Kirkus Reviews QR Code
OUT THERE IN THE DARK by Wesley Strick

OUT THERE IN THE DARK

by Wesley Strick

Pub Date: Feb. 14th, 2006
ISBN: 0-312-34381-7
Publisher: Dunne/St. Martin's

Screenwriter Strick’s debut novel gives neo-noir treatment to a tale of corruption and red-baiting in 1940s Hollywood.
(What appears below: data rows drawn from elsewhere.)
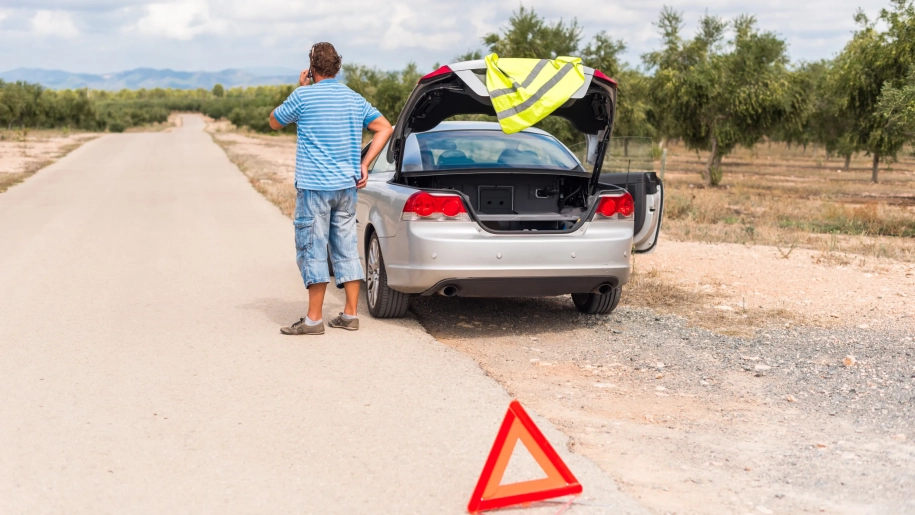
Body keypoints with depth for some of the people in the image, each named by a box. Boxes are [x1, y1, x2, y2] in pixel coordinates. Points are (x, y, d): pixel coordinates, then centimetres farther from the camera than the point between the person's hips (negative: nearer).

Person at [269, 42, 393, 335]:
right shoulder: (354, 99, 8)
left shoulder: (303, 96, -8)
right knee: (347, 248, 10)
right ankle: (350, 315, 13)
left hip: (314, 186, -5)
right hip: (347, 186, 6)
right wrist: (364, 164, 6)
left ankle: (314, 319, 2)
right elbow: (384, 128, 9)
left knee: (312, 250, 0)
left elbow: (275, 122, 7)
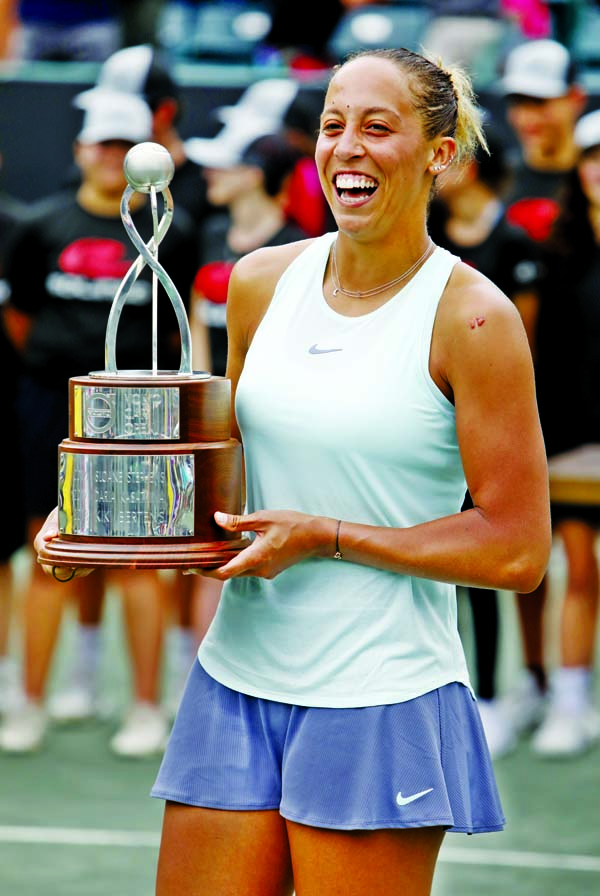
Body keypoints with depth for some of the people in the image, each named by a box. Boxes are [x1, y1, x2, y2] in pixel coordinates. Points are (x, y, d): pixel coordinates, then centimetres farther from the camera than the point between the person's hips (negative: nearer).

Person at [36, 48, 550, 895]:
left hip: (381, 705, -5)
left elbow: (517, 550, -10)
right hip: (237, 682, 5)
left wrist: (330, 537, -13)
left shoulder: (470, 317, -9)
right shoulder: (261, 282, 8)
Arthur Lustig, head of Superior Pictures, is not happy that B-movie star Harley Hayden is dating Lustig’s gorgeous daughter Eleanor. The studio chief hires disgraced ex-cop Roarke to trail this upstart employee, but the flatfoot finds midwesterner Hayden as clean-cut as his appearance. The plot thickens when the actor himself hires Roarke to investigate Derek Sykes, a director who’s been giving him trouble on the set. Hayden believes Sykes is hiding something, especially after he discovers that the director is a German named Deiter Seife masquerading as an Englishman. Roarke’s investigation leads him to celebrity psychologist Dr. Jasper Ridley’s sinister “facility,” where a series of semi-slapstick encounters with the violent orderlies leads Roarke to conclude that Sykes/Seife is smuggling Nazi propaganda into the country. The director is immediately dismissed from Superior Pictures by an outraged Lustig. Hayden goes on to become a national hero and builds a career on his efforts to “cleanse” Hollywood, acquiring a few dirty secrets of his own along the way. Quintessential noir tough guy Roarke occasionally breaks character for displays of conscience that feel forced. But the atmosphere of hypocrisy and fear percolating below a glittering veneer is ably captured by an author clearly well acquainted with the vagaries of the Hollywood machine, no matter what the decade. Interesting bits of filmic lore sprinkled throughout the text don’t entirely make up for the fact that neither Strick’s exposé of Tinseltown’s nasty underbelly nor his central theme of innocence lost are exactly revelatory.

Feels almost as hollow as the showbiz world it portrays.